A key reason for this 12-18-month cycle is that the time and cost of doing a funding round is large – lawyers charge a fortune, the back-and-forth negotiating deal terms takes ages and founders have to devote a good chunk of time to the process.
And that leads to the current pattern:
• Because of the time and cost of doing a funding round, you want to do it as infrequently as possible,
• It takes perhaps 3 months to find investors,
• And then perhaps 3 months to close the round,
• Then, after your round, you’ll need 6 months to hit a new set of growth or revenue targets that you’ve promised your investors,
• And you need at least 3 months’ worth of money in the bank to avoid the risk of trading insolvent as you deplete the amount you’ve raised.
Add it all up and you get to the current 12-18 month ‘go-big-or-go-bust’ funding round pattern.
For the founders and the startup team, this is an immensely stressful process – each time the bank balance is slowly exhausted, you’re living with the knowledge that without raising another large funding round it’s game over for everyone.
Also, by having to raise 12-18 months of money at today’s valuation, you’re giving away a lot more equity than if you had only needed to raise enough to last, say, 6 months, and you could use that money to get traction and allow you to raise more at a higher valuation further down the line.

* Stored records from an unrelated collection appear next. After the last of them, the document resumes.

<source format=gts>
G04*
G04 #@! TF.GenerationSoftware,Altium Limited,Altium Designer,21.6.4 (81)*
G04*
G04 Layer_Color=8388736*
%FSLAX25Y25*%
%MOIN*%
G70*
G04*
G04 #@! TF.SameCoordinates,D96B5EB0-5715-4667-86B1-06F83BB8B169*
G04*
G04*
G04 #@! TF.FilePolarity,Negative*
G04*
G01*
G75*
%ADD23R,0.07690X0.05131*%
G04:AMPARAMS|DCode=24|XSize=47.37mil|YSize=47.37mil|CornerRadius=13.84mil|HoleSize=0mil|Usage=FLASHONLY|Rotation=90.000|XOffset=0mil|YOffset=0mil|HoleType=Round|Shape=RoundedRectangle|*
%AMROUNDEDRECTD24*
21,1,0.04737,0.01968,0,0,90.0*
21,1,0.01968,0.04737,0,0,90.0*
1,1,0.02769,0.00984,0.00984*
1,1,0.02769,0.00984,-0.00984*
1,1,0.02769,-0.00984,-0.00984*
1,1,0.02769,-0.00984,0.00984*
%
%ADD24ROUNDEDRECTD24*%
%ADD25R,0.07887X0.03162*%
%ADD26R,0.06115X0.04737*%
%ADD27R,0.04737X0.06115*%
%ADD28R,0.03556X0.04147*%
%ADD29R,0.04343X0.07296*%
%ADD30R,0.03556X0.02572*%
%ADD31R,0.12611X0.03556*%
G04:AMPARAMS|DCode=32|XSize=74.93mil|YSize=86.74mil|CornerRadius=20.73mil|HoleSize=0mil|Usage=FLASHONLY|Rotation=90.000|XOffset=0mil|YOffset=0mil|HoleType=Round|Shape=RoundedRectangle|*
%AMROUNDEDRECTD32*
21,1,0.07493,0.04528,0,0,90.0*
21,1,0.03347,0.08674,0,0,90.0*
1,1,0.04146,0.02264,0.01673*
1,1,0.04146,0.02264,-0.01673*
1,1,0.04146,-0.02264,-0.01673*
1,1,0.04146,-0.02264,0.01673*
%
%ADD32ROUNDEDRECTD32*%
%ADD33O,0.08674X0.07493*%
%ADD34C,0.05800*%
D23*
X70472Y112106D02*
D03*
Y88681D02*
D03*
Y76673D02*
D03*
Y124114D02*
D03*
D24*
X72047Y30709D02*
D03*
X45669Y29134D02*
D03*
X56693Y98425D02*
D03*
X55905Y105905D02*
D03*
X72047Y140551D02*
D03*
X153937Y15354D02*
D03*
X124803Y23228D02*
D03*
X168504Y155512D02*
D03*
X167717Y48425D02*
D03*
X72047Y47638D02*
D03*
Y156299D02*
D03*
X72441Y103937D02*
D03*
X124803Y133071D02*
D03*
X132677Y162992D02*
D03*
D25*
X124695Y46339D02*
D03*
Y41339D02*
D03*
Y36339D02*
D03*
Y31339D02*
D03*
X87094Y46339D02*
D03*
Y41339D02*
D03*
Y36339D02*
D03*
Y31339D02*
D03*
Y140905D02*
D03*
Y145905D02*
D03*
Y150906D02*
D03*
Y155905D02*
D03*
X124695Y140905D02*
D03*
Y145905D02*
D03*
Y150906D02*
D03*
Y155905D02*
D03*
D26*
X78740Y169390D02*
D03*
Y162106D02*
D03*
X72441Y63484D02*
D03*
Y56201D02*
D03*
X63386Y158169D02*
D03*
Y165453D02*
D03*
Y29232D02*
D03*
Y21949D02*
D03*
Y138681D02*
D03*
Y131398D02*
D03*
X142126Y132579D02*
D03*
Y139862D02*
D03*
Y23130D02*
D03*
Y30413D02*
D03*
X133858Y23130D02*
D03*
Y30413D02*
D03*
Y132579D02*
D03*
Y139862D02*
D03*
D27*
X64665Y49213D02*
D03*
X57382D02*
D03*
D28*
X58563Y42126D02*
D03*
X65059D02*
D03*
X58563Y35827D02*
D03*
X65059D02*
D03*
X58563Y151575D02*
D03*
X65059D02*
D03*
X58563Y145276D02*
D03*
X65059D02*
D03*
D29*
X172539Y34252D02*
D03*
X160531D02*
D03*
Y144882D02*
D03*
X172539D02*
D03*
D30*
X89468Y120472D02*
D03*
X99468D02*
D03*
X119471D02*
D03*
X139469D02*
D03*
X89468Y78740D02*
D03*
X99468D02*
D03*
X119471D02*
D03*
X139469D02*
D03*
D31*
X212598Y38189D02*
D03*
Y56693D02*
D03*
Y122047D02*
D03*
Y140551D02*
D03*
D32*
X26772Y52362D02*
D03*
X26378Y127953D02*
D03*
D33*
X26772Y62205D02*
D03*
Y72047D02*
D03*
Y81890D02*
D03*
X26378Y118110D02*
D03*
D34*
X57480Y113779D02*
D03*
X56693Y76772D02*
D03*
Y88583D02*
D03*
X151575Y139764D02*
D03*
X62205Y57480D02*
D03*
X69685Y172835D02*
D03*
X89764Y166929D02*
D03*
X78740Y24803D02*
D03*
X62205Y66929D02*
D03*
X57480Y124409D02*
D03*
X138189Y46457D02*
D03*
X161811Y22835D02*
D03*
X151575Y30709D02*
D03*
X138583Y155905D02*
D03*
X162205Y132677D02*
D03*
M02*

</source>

In the current model, startups are forced to pretend that they require vast sums of money all at once. The reality is that companies aren’t designed to function like this. A startup likely doesn’t need a million pounds today – instead, they need a much smaller sum to pay a developer to code their app, or to rent an industrial unit for their packaging operation. While a huge Series A might grab the headlines, the requirements of a startup are better served by the very things which often make high-growth companies so successful – flexibility, dynamism, the ability to react and adapt to an ever-shifting ecosystem.
That’s where the model of continuous funding comes in – and why, in future, the very idea of a funding round will likely seem out of date.

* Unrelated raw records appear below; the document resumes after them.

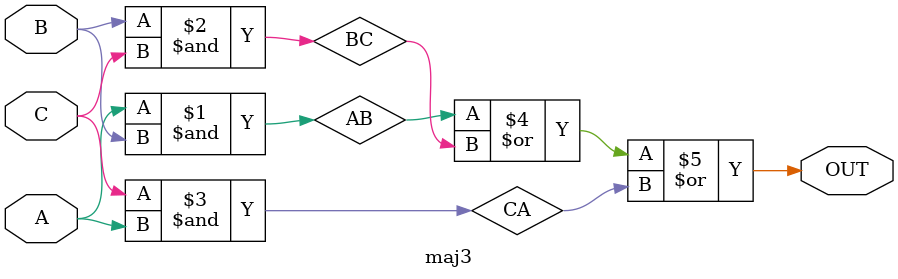
<source format=sv>


module maj3( OUT, A, B, C);
	
  input A, B, C;
  output OUT;
  wire AB, BC, CA;
  
  
  and( AB, A, B);
  and( BC, B, C); //instantiation of and() gate
  and( CA, C, A);
  // comment
 
  or( OUT, AB, BC, CA); 
endmodule
</source>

In the past, raising a round meant raising from your various investors all at once. That meant bringing them all together to negotiate endless individual sets of legal documentation, with the goal of reaching a pre-determined figure based on what you think you might need.
With continuous funding, you can meet investors on your terms – at a trade show, industry event, even a party – and at a time that suits you – at 8pm on a Wednesday night, or 2am on a Sunday morning. Instead of turning investors away until your next big funding round, you can make plans for them to invest whenever and wherever the both of you are.
How is this possible? The answer, as with many things in the world of startups, is technology. Funding automation technology not only produces the shareholder agreements and other deal documentation that most founders know they need, but it can also give them access to the funding they want much more efficiently.
This happens through a few processes. The first is by enabling founders to negotiate advanced subscription agreements with shareholders – what we at SeedLegals call a SeedFAST agreement – meaning essentially that founders get funding ahead of a formal round while agreeing to offer shares to an investor further down the line.
The second is by giving access to what we call Instant Investment – the ability to top-up a round at any time – which has given rise to what’s known as a rolling close round. Developments in funding automation technology mean that not only can you negotiate these agreements with investors wherever you both happen to be, but you can generate the necessary documentation without the involvement of costly lawyers – particularly useful given the increased frequency of smaller individual funding agreements that founders negotiate in the model of continuous funding.
But perhaps the real reason why the formal round will one day become a thing of the past is that new methods increasingly make sense for investors too. Investing in companies is traditionally seen as a gamble, with the small likelihood of a single investment becoming a success offset by the prospect of huge returns.
If you’re a sizeable fund, this may be a gamble you’re willing and able to take, but if you’re one of the growing numbers of angel investors in the funding ecosystem, this high-risk approach aligns far less with your interests. The smaller, more frequent raises of continuous funding mean that angels – who are necessarily required to be more discerning with their capital – can also mitigate the pressures that come with high-volume rounds.
These new models of fundraising are transforming the way UK startups are building and growing their businesses. At SeedLegals, we’ve observed that over half of all companies who are fundraising are enabling rolling close rounds, making use of innovative funding methods which empower them to continuously raise capital without shifting focus from their core business activities.
It’s a trend which doesn’t look like slowing down – indeed, the signs are increasingly pointing towards the dawn of continuous funding as the normative model of investment in the UK’s blossoming startup ecosystem.